Opinion
Decided June, 1878.
An attorney may be required to testify who his client was, in a certain suit; and letters written to the attorney are competent evidence against their author to show that he was the client for whom the attorney brought and conducted the suit.
In a suit brought by an executor, letters written by the defendant as agent of the testator, and at his request, are competent evidence as admissions made by the testator, although the defendant cannot testify.
ASSUMPSIT, on a note for $250, signed by the defendant, and payable to the plaintiffs' testator. The defence was want of consideration. The question was, whether the defendant bought of the testator a $250 note against one Hill, and gave the note in suit for the Hill note, or whether he merely assisted the testator in an unsuccessful attempt, made in this defendant's name, to collect the Hill note. The testator endorsed the Hill note, and a suit, brought upon it in the name of this defendant, against Hill, was defeated by Hill's bankruptcy. Subject to the plaintiff's exception, the defendant was allowed to prove, by the testimony of the attorneys who brought and conducted that suit, and by letters written to those attorneys by this defendant in behalf of the testator as his agent and at his request, that the testator was the client of those attorneys in that suit, as a fact tending to show that the testator was the plaintiff in interest in that suit, and that this defendant did not buy the Hill note. Verdict for the defendant.

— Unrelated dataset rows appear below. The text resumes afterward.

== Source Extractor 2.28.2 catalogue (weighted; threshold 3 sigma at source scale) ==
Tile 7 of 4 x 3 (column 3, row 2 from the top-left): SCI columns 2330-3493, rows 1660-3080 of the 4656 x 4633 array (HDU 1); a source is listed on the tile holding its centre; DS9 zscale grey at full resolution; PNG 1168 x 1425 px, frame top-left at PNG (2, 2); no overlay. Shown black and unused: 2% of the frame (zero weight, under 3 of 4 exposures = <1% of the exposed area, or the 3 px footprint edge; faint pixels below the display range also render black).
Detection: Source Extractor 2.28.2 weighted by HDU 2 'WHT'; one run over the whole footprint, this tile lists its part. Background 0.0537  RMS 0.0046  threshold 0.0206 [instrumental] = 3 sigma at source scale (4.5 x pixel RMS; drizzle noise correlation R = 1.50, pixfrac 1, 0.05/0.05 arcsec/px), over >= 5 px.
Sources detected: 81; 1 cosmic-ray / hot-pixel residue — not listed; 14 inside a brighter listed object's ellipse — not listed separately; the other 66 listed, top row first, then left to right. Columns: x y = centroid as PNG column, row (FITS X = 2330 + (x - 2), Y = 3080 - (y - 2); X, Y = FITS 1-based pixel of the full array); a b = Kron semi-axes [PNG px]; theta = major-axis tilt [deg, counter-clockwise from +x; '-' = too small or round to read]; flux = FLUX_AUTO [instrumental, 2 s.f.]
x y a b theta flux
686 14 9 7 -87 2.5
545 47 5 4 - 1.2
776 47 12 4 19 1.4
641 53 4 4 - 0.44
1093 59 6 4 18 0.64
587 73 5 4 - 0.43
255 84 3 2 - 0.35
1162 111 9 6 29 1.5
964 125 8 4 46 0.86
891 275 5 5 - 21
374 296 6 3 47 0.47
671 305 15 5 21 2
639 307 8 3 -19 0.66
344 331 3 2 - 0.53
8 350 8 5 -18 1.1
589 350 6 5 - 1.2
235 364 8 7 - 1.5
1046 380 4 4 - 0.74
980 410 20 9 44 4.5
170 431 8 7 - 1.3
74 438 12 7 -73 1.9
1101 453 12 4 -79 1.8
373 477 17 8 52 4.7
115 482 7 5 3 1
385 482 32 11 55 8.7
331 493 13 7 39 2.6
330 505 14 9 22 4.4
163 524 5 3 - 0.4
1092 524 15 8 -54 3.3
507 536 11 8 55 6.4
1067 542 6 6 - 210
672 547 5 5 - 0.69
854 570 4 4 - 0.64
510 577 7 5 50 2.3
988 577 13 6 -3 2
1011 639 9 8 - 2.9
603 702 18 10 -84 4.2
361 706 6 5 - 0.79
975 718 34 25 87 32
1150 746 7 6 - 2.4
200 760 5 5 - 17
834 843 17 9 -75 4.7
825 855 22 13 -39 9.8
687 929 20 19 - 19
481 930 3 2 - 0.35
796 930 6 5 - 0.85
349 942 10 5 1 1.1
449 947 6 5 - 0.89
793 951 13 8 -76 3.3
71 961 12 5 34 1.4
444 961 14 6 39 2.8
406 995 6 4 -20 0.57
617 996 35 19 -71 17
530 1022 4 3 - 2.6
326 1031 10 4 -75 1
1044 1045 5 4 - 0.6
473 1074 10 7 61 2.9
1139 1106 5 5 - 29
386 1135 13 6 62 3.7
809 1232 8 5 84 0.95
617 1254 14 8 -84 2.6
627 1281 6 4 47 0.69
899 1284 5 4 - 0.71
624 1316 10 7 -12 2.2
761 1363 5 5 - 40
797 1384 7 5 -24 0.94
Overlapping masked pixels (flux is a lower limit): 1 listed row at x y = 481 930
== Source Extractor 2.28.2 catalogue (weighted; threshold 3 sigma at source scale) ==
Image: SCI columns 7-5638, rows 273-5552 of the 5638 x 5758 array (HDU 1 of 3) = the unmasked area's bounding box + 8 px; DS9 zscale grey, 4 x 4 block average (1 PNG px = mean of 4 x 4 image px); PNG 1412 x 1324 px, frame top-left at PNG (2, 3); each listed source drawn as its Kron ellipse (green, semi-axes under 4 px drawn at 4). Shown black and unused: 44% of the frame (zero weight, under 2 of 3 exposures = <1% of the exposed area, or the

Hawthorne and Davis, for the plaintiff.
Mugridge and Albin, for the defendant.
The objection, that evidence is a disclosure of a privileged communication between attorney and client, is founded on proof of the fact that the relation of attorney and client existed. The existence of that relation is not a privileged communication. Proof of the relation is competent for such a purpose as that for which the evidence in this case was received. Brown v. Payson, 6 N.H. 443; 1 Greenl. Ev., s. 246.
The letters were as competent as if written by the testator, or by some other agent than the defendant. The statute, which excludes the testimony of the defendant in a suit brought by an executor, does not exclude the letters of the testator, by whosesoever hand he may have written them.
Judgment on the verdict.
FOSTER and BINGHAM, JJ., did not sit.